Lo escribía nuestro amigo Juancho Asenjo en El Mundo hace ya ocho años, cuando Alejandro Fernández, fundador de Tinto Pesquera, cumplía los 80: «Hay una realidad indiscutible: no es posible hablar del actual vino español sin reflejar el papel determinante que ha desempeñado Alejandro Fernández en el éxito. Pionero de la aventura, es uno de los padres del vino español moderno con prestigio en los mercados nacional e internacional. Creyó, antes que nadie, que el vino nacía en el viñedo: un hecho revolucionario en una época en que la enología y la bodega se habían convertido en el norte de todo».
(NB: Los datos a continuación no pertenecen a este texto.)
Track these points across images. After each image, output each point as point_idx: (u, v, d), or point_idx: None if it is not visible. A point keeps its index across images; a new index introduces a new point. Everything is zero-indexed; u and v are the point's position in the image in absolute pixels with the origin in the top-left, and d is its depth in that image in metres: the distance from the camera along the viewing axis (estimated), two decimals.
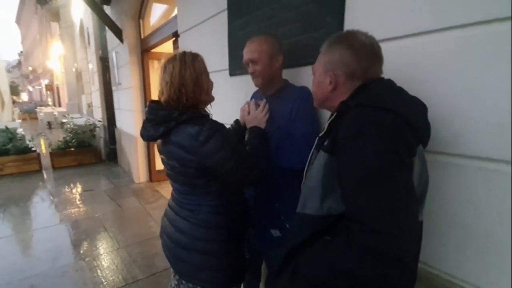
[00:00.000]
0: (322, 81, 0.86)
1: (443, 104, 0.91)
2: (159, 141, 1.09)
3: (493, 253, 0.86)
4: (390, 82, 0.81)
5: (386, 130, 0.66)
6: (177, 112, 1.00)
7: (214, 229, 1.08)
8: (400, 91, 0.80)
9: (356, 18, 1.13)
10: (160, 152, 1.12)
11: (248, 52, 1.26)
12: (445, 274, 0.97)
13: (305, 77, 1.36)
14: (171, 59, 1.03)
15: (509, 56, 0.76)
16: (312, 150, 0.86)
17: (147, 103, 1.10)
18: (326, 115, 1.21)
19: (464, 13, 0.84)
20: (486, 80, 0.81)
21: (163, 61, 1.06)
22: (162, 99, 1.05)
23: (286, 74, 1.36)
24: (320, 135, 0.84)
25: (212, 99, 1.14)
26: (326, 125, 0.82)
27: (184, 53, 1.05)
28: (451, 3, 0.86)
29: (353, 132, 0.68)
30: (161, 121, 1.02)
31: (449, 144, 0.92)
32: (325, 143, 0.78)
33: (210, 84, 1.11)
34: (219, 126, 1.01)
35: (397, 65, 1.00)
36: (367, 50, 0.80)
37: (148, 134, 1.05)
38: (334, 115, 0.80)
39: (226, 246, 1.11)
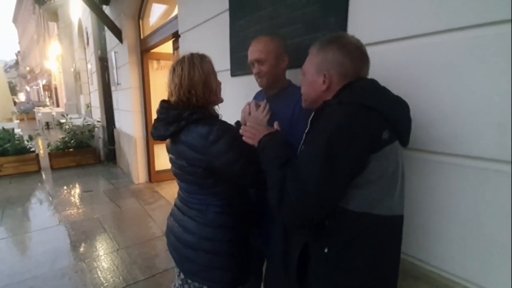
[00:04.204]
0: (315, 81, 0.88)
1: (443, 104, 0.91)
2: (168, 140, 1.09)
3: (494, 252, 0.86)
4: (373, 82, 0.84)
5: (358, 134, 0.70)
6: (188, 112, 1.00)
7: (222, 229, 1.09)
8: (384, 90, 0.82)
9: (359, 19, 1.13)
10: (169, 151, 1.12)
11: (254, 52, 1.25)
12: (447, 273, 0.97)
13: None
14: (180, 61, 1.03)
15: (508, 57, 0.77)
16: (300, 147, 0.90)
17: (159, 103, 1.09)
18: None
19: (466, 15, 0.84)
20: (485, 81, 0.82)
21: (171, 63, 1.05)
22: (172, 101, 1.05)
23: (289, 74, 1.35)
24: (306, 131, 0.88)
25: (221, 100, 1.14)
26: (308, 123, 0.87)
27: (192, 54, 1.05)
28: (454, 5, 0.86)
29: (332, 126, 0.72)
30: (172, 120, 1.02)
31: (448, 144, 0.92)
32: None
33: (218, 85, 1.11)
34: (229, 127, 1.02)
35: (401, 66, 1.00)
36: (359, 51, 0.84)
37: (158, 134, 1.06)
38: (314, 112, 0.84)
39: (233, 246, 1.11)
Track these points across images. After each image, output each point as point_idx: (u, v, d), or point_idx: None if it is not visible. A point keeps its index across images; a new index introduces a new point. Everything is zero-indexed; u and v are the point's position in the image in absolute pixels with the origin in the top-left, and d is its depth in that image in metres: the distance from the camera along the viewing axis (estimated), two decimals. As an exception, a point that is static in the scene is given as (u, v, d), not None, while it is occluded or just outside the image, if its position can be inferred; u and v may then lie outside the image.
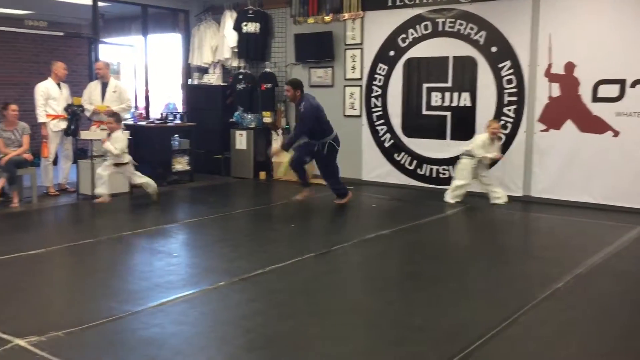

Se nos ha marchado a los 88 años, y de una manera triste. Nunca debió ser así. Pero recordemos por qué era un grande, aparte de ser un hombre con un encanto irresistible.
Pegado al terreno como un campesino del Hermitage, sin apartarse un ápice de las uvas de su Ribera del Duero como un viticultor borgoñón se aferraría a su pinot noir, Alejandro Fernández supo crear el de mayor impacto internacional de los vinos españoles de fin de siglo: el Tinto Pesquera. Con esa proeza abrió a los ojos, primero, a toda la Ribera, y luego a todos los viticultores de las zonas mesetarias y olvidadas, para los que el éxito de Alejandro ha sido la más poderosa forma de inspiración.
Hace 20 años le visité junto a la gran periodista británica Jancis Robinson, a la que dimos un cursillo acelerado del vino en España, que ella entonces conocía mal. Y Alejandro, en medio de una viña, sacando unas copas de su coche, siempre cargado de vinos y eso, copas, le espetó: «Si tenemos aquí el tempranillo, que es la mejor uva del mundo, ¿para qué voy a preocuparme por usar cualquier otra?». Era una pequeña ‘pose’, claro: él hacía sus discretos experimentos con cabernet sauvignon y con syrah, y nadie le iba a dejar atrás en el camino del progreso. Pero está claro que se había convertido en el apóstol y el maestro del tempranillo castellano.
La vida no fue fácil para Alejandro: desde los 13 años tuvo que mantener a su familia con mil oficios. Pero su ingenio le llevó a inventar una cosechadora de remolacha -por aquel entonces el producto más importante de la Ribera…- que hizo su fortuna. Y pudo empezar a realizar su sueño: plantar más viñas, embotellar al fin el vino que desde siempre había elaborado, y hacerlo en ese estilo que él admiraba de su señorial y centenaria finca vecina, Vega Sicilia, pero sólo con castas autóctonas y con una crianza más breve. En 1972 levantó por primera vez en la Ribera unas cepas hasta unas espalderas, y puso en marcha su bodega. La primera añada que exportó (1982) le abrió las puertas del mercado mundial.
Intuitivamente, Alejandro Fernández sabía que la viña, y una viña en los mejores lugares posibles, era la clave. Y sin atender a modas ni a consejos de asesores, siguió plantando vides, obteniendo uvas más maduras que nadie, elaborando sus vinos densos, golosos pero estructurados, sin concesiones… creando escuela, vamos. Lo hizo en Pesquera, y en Roa, y en Zamora, y en Castilla-La Mancha… Y rescató la vinificación con racimos enteros (sin quitar el raspón) en sus Janus y Alenza, y siguió abriendo nuevos horizontes. El gurú campesino.
Por desgracia, su divorcio en 2018 le dejó solo con una de sus cuatro hijas, Eva, expulsado por sus otras hijas y su ex esposa de la bodega que había creado. Curiosamente, Eva es la única enóloga cualificada de su descendencia. Confiemos en que pueda prolongar el legado de su padre.